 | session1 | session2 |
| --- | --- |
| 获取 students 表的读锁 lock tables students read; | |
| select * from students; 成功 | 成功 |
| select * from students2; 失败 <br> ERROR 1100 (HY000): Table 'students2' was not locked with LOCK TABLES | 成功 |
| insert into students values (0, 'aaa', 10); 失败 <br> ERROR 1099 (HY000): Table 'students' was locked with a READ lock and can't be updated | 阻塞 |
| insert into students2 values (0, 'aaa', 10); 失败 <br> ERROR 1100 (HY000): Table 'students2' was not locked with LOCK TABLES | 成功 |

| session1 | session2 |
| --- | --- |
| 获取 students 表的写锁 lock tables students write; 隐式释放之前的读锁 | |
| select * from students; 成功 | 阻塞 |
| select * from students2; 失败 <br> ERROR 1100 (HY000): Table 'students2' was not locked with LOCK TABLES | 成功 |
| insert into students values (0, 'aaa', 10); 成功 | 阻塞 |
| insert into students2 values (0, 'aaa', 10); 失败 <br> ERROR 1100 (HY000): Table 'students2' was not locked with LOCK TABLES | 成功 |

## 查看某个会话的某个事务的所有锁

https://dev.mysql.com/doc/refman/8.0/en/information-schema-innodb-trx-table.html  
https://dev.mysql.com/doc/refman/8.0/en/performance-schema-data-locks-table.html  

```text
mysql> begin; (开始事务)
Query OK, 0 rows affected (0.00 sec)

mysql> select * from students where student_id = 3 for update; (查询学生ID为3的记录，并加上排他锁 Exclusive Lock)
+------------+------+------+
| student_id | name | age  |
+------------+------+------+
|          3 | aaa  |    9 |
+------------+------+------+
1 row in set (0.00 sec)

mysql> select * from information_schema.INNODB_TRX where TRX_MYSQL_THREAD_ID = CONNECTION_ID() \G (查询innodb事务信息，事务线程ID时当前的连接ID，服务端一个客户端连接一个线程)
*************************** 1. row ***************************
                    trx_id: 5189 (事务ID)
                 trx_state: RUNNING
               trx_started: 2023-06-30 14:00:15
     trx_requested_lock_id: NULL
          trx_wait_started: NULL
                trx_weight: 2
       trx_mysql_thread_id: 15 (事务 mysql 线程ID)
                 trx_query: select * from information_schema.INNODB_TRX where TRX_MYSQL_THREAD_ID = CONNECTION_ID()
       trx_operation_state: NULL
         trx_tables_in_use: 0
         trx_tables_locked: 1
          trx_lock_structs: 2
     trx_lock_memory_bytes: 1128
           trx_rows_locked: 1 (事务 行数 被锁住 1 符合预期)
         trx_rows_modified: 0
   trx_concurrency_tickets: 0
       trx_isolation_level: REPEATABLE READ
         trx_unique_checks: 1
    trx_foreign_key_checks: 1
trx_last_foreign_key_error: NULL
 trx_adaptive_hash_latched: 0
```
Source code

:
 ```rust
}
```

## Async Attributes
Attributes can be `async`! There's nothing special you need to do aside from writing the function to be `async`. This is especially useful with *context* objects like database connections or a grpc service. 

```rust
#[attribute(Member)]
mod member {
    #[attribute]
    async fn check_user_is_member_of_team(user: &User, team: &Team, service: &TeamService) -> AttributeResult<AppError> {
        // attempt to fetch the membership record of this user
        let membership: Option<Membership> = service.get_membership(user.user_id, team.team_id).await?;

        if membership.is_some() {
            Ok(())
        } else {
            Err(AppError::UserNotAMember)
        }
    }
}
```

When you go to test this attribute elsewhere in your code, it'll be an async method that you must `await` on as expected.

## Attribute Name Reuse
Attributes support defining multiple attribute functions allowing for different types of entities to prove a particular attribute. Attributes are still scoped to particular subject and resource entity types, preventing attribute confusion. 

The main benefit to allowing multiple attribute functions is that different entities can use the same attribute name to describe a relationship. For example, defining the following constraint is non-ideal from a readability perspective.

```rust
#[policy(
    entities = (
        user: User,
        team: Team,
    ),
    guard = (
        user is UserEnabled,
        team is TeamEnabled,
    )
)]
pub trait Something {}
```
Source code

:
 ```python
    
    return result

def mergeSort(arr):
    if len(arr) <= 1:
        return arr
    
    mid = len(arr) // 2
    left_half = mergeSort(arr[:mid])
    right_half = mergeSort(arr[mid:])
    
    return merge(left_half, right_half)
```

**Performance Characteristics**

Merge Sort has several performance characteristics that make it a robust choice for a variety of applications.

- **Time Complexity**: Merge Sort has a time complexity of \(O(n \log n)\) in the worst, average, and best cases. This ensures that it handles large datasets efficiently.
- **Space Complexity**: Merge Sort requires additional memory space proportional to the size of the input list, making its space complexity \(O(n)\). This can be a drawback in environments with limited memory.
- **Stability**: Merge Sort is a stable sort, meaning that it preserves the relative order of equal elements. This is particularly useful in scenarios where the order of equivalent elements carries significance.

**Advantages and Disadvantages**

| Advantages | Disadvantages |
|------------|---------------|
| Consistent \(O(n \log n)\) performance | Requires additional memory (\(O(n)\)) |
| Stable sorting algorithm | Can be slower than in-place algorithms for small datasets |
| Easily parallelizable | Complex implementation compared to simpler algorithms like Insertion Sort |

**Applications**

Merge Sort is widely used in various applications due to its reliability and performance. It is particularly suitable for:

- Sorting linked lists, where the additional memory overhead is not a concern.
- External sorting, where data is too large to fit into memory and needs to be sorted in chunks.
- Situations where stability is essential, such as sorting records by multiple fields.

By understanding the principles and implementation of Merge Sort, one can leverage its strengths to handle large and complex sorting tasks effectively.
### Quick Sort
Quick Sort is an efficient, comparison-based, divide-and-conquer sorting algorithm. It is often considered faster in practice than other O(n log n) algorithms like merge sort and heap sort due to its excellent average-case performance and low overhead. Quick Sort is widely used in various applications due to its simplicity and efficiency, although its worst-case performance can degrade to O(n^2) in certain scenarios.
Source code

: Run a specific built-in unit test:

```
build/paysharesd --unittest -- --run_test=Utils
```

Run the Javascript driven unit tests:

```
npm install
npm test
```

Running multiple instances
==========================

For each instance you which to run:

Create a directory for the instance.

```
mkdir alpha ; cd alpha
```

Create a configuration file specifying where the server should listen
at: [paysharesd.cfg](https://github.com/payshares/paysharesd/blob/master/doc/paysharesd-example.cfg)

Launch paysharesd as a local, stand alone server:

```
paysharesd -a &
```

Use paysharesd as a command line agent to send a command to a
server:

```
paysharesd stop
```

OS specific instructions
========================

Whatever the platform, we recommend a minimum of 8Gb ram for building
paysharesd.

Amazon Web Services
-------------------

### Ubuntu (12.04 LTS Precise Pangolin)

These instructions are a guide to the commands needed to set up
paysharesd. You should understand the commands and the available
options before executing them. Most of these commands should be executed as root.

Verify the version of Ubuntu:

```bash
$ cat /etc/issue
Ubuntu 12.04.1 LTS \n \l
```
════
-- Task --
From the records, copy out each line that includes the string "should".

-- Written solution --
Create a configuration file specifying where the server should listen
paysharesd. You should understand the commands and the available
options before executing them. Most of these commands should be executed as root.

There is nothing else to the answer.